The connection game Hex --- played on a graph --- is popular with discrete mathematicians and computer scientists alike. On December 26 1942 Piet Hein introduced the game --- then called Polygon --- in the Danish newspaper Politiken, where he continued to write a regular Polygon column. Frustrated by letters from readers who had clearly not understood the game, on February 1 1943 Hein hosted a public lecture together with chess-expert Jens Lindhard. While researching our book Hex, the full story", Bjarne Toft and I located and deciphered Hein's notes for this public lecture, which sadly were unknown to Martin Gardner when he wrote a column on Hex in Scientific American in 1957. I will reprise the highlights of the Hein-Lindhard lecture, which includes a 6x6 first-player winning strategy.

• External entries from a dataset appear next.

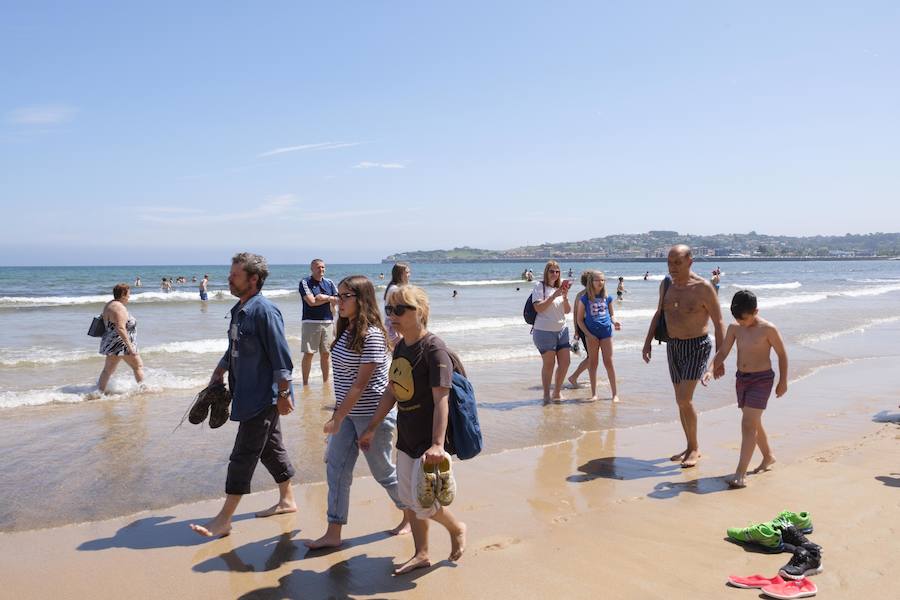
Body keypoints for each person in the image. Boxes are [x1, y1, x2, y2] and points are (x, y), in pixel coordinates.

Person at [359, 285, 466, 574]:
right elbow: (392, 392)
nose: (392, 315)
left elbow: (441, 399)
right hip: (405, 436)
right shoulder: (402, 347)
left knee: (425, 502)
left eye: (399, 309)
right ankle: (422, 553)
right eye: (390, 309)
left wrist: (438, 444)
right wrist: (371, 427)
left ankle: (456, 528)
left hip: (429, 441)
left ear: (419, 312)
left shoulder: (434, 350)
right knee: (409, 499)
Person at [190, 252, 297, 538]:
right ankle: (287, 500)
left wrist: (284, 393)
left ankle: (224, 519)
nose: (229, 278)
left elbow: (282, 359)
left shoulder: (265, 311)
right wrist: (219, 370)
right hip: (245, 393)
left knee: (243, 455)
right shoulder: (240, 309)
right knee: (270, 448)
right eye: (230, 273)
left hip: (264, 396)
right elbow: (234, 347)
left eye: (235, 274)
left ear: (253, 279)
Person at [305, 275, 409, 549]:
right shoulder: (346, 330)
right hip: (348, 414)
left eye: (345, 296)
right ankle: (333, 532)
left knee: (383, 472)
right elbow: (343, 380)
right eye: (338, 295)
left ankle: (411, 514)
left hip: (373, 416)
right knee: (337, 471)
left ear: (361, 299)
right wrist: (340, 414)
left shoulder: (373, 335)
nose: (339, 301)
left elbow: (361, 385)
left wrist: (336, 418)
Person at [642, 245, 724, 468]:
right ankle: (689, 446)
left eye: (677, 262)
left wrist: (718, 360)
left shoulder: (703, 288)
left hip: (698, 346)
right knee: (681, 402)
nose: (672, 267)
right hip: (673, 345)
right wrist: (647, 341)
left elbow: (718, 323)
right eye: (669, 262)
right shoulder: (666, 284)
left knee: (684, 399)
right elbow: (659, 313)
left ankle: (695, 448)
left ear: (690, 261)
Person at [702, 290, 787, 488]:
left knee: (748, 424)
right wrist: (710, 369)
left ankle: (740, 474)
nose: (741, 322)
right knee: (754, 422)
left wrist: (783, 381)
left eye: (745, 319)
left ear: (756, 311)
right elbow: (723, 351)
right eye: (737, 319)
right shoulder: (735, 328)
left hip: (762, 380)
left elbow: (782, 355)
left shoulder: (768, 329)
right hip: (742, 379)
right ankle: (768, 457)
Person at [575, 271, 621, 402]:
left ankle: (614, 394)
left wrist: (615, 321)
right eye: (597, 280)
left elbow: (611, 315)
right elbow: (579, 320)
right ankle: (594, 394)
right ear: (591, 282)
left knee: (609, 362)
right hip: (591, 335)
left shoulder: (608, 297)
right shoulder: (584, 299)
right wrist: (588, 335)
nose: (600, 282)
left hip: (606, 333)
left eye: (602, 280)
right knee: (593, 363)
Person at [531, 260, 571, 402]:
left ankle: (557, 392)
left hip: (562, 329)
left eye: (557, 271)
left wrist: (564, 296)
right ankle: (546, 394)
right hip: (544, 331)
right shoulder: (539, 287)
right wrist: (554, 295)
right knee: (549, 364)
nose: (555, 274)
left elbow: (567, 311)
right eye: (552, 271)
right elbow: (539, 308)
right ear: (546, 272)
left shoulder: (560, 289)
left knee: (565, 363)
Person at [97, 283, 145, 392]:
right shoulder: (119, 308)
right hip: (121, 345)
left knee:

YIFAN JING, University of Illinois at Urbana-Champaign
The genus of complete 3-uniform hypergraphs  [PDF]

In 1968, Ringel and Youngs confirmed the last open case of the Heawood Conjecture by determining the genus of every complete graph $K_n$. In this talk, we investigate the minimum genus embeddings of complete 3-uniform hypergraphs $K_n^{(3)}$. We determine both the orientable and the non-orientable genus of $K_n^{(3)}$. This is joint work with Bojan Mohar.

VALENTINA PEPE, Sapienza University of Rome
Finite Geometries and Pseudorandom Graphs  [PDF]

In [N. Alon, Explicit Ramsey graphs and orthonormal labelings, Electron. J. Combin. 1 (1994), R12, 8pp.] Alon constructs triangle-free pseudorandom graphs with high edge density. The very nice construction by S.Kopparty, as good as Alon's one, turns out to be the incidence graph of a Generalized Quadrangle over the finite fields $\mathbb{F}_q$ intersected with an $\mathbb{F}_p$-linear set, with $p=char (\mathbb{F}_q)$. Inspired by that, we explore the constructions of dense clique free pseudorandom graphs using finite geometries.

SIMA HAJIAGHAEI SHANJANI, University of Victoria
Hardness of Approximation for Geometric Set Cover and Related Problems  [PDF]

In Geometric Set Cover, the goal is to find a minimum sized cover for a given set of points in the plane by a family of given objects. We show that the following problems are NP-hard to approximate within $c$ factor of the optimum, where $c=(1537/1536)$: $(i)$ Geometric Set Cover even when the objects are axis-aligned rectangles. $(ii)$ Geometric Red-Blue Set Cover: given red points and blue points in the plane, the goal is to find a family of given axis-aligned rectangles that cover all the blue points with the minimum number of reds. $(iii)$ Boxes Class Cover: given red points and blue points in the plane, the goal is to find a minimum number of axis-aligned rectangles that cover all the blue points but no red. Prior to this work, $(i)$ was shown to be APX-hard and no hardness of approximation result has been shown for $(ii)$ and $(iii)$.

MATTHEW SULLIVAN, University of Waterloo
Fundamentals of Rotation Schemes  [PDF]

Suppose $D$ is a good drawing of the complete graph $K_n$. A rotation at a vertex $v$ of $D$ is the cyclic order at which $v$ sees its neighbours. A rotation scheme of $D$ is the collection of rotations at each vertex. Information like pairs of crossing edges are encoded by rotation schemes, and thus the crossing/planar $K_4$ information is as well. Using Ramsey theory and rotation schemes, we generate a proof of a generalized version of a theorem by Pach, Solymosi, T\'{o}th.